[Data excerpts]
========================================

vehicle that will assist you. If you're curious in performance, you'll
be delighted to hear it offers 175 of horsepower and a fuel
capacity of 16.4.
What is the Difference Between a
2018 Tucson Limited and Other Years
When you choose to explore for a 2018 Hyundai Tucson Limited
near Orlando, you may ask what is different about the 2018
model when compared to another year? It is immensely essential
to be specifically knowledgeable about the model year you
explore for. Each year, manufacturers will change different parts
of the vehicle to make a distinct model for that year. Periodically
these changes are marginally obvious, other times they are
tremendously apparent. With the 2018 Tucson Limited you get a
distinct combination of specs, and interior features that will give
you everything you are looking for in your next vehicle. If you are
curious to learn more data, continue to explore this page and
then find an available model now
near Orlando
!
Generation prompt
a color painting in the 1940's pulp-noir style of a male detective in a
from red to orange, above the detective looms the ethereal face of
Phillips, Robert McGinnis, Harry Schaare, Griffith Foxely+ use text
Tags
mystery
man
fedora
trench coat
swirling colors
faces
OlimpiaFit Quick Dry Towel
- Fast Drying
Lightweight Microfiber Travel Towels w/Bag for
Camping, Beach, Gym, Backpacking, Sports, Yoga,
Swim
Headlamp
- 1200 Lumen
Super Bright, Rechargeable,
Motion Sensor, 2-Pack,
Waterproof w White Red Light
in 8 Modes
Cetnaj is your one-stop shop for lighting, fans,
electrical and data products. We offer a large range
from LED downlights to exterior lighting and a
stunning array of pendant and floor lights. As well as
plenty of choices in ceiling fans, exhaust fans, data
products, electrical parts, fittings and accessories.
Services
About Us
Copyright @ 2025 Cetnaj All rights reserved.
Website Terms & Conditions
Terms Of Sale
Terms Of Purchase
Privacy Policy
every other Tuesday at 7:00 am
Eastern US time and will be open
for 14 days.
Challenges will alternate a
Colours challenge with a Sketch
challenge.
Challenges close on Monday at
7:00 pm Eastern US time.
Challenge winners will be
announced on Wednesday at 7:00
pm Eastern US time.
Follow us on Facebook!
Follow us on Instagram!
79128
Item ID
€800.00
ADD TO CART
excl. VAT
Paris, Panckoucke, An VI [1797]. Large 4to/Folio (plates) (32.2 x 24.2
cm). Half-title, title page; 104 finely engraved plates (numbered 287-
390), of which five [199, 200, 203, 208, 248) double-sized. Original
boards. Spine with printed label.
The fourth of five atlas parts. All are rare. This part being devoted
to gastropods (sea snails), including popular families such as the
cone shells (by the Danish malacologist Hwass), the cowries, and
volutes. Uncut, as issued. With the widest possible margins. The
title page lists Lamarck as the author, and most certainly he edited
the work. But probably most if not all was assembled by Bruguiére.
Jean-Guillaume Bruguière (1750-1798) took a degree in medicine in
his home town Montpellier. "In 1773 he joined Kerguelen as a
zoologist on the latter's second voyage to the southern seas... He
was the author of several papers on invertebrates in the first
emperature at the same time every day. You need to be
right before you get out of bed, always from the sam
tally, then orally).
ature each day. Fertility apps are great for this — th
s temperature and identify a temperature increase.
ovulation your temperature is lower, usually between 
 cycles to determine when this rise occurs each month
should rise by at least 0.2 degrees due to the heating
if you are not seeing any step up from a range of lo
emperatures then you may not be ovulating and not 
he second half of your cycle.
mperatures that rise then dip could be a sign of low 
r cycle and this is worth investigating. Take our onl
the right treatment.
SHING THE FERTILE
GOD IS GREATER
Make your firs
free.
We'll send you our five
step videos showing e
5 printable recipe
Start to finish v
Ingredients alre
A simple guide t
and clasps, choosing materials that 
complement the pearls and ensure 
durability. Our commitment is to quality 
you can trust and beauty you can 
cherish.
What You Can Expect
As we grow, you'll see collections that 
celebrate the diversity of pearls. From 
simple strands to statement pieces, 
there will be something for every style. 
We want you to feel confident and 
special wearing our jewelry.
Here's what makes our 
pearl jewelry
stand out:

========================================

• **ABOUT THIS EXERCISE**: Reproduce every line of the data above without changing anything.

• **RESULT OF THIS EXERCISE**:
vehicle that will assist you. If you're curious in performance, you'll
be delighted to hear it offers 175 of horsepower and a fuel
capacity of 16.4.
What is the Difference Between a
2018 Tucson Limited and Other Years
When you choose to explore for a 2018 Hyundai Tucson Limited
near Orlando, you may ask what is different about the 2018
model when compared to another year? It is immensely essential
to be specifically knowledgeable about the model year you
explore for. Each year, manufacturers will change different parts
of the vehicle to make a distinct model for that year. Periodically
these changes are marginally obvious, other times they are
tremendously apparent. With the 2018 Tucson Limited you get a
distinct combination of specs, and interior features that will give
you everything you are looking for in your next vehicle. If you are
curious to learn more data, continue to explore this page and
then find an available model now
near Orlando
!
Generation prompt
a color painting in the 1940's pulp-noir style of a male detective in a
from red to orange, above the detective looms the ethereal face of
Phillips, Robert McGinnis, Harry Schaare, Griffith Foxely+ use text
Tags
mystery
man
fedora
trench coat
swirling colors
faces
OlimpiaFit Quick Dry Towel
- Fast Drying
Lightweight Microfiber Travel Towels w/Bag for
Camping, Beach, Gym, Backpacking, Sports, Yoga,
Swim
Headlamp
- 1200 Lumen
Super Bright, Rechargeable,
Motion Sensor, 2-Pack,
Waterproof w White Red Light
in 8 Modes
Cetnaj is your one-stop shop for lighting, fans,
electrical and data products. We offer a large range
from LED downlights to exterior lighting and a
stunning array of pendant and floor lights. As well as
plenty of choices in ceiling fans, exhaust fans, data
products, electrical parts, fittings and accessories.
Services
About Us
Copyright @ 2025 Cetnaj All rights reserved.
Website Terms & Conditions
Terms Of Sale
Terms Of Purchase
Privacy Policy
every other Tuesday at 7:00 am
Eastern US time and will be open
for 14 days.
Challenges will alternate a
Colours challenge with a Sketch
challenge.
Challenges close on Monday at
7:00 pm Eastern US time.
Challenge winners will be
announced on Wednesday at 7:00
pm Eastern US time.
Follow us on Facebook!
Follow us on Instagram!
79128
Item ID
€800.00
ADD TO CART
excl. VAT
Paris, Panckoucke, An VI [1797]. Large 4to/Folio (plates) (32.2 x 24.2
cm). Half-title, title page; 104 finely engraved plates (numbered 287-
390), of which five [199, 200, 203, 208, 248) double-sized. Original
boards. Spine with printed label.
The fourth of five atlas parts. All are rare. This part being devoted
to gastropods (sea snails), including popular families such as the
cone shells (by the Danish malacologist Hwass), the cowries, and
volutes. Uncut, as issued. With the widest possible margins. The
title page lists Lamarck as the author, and most certainly he edited
the work. But probably most if not all was assembled by Bruguiére.
Jean-Guillaume Bruguière (1750-1798) took a degree in medicine in
his home town Montpellier. "In 1773 he joined Kerguelen as a
zoologist on the latter's second voyage to the southern seas... He
was the author of several papers on invertebrates in the first
emperature at the same time every day. You need to be
right before you get out of bed, always from the sam
tally, then orally).
ature each day. Fertility apps are great for this — th
s temperature and identify a temperature increase.
ovulation your temperature is lower, usually between 
 cycles to determine when this rise occurs each month
should rise by at least 0.2 degrees due to the heating
if you are not seeing any step up from a range of lo
emperatures then you may not be ovulating and not 
he second half of your cycle.
mperatures that rise then dip could be a sign of low 
r cycle and this is worth investigating. Take our onl
the right treatment.
SHING THE FERTILE
GOD IS GREATER
Make your firs
free.
We'll send you our five
step videos showing e
5 printable recipe
Start to finish v
Ingredients alre
A simple guide t
and clasps, choosing materials that 
complement the pearls and ensure 
durability. Our commitment is to quality 
you can trust and beauty you can 
cherish.
What You Can Expect
As we grow, you'll see collections that 
celebrate the diversity of pearls. From 
simple strands to statement pieces, 
there will be something for every style. 
We want you to feel confident and 
special wearing our jewelry.
Here's what makes our 
pearl jewelry
stand out:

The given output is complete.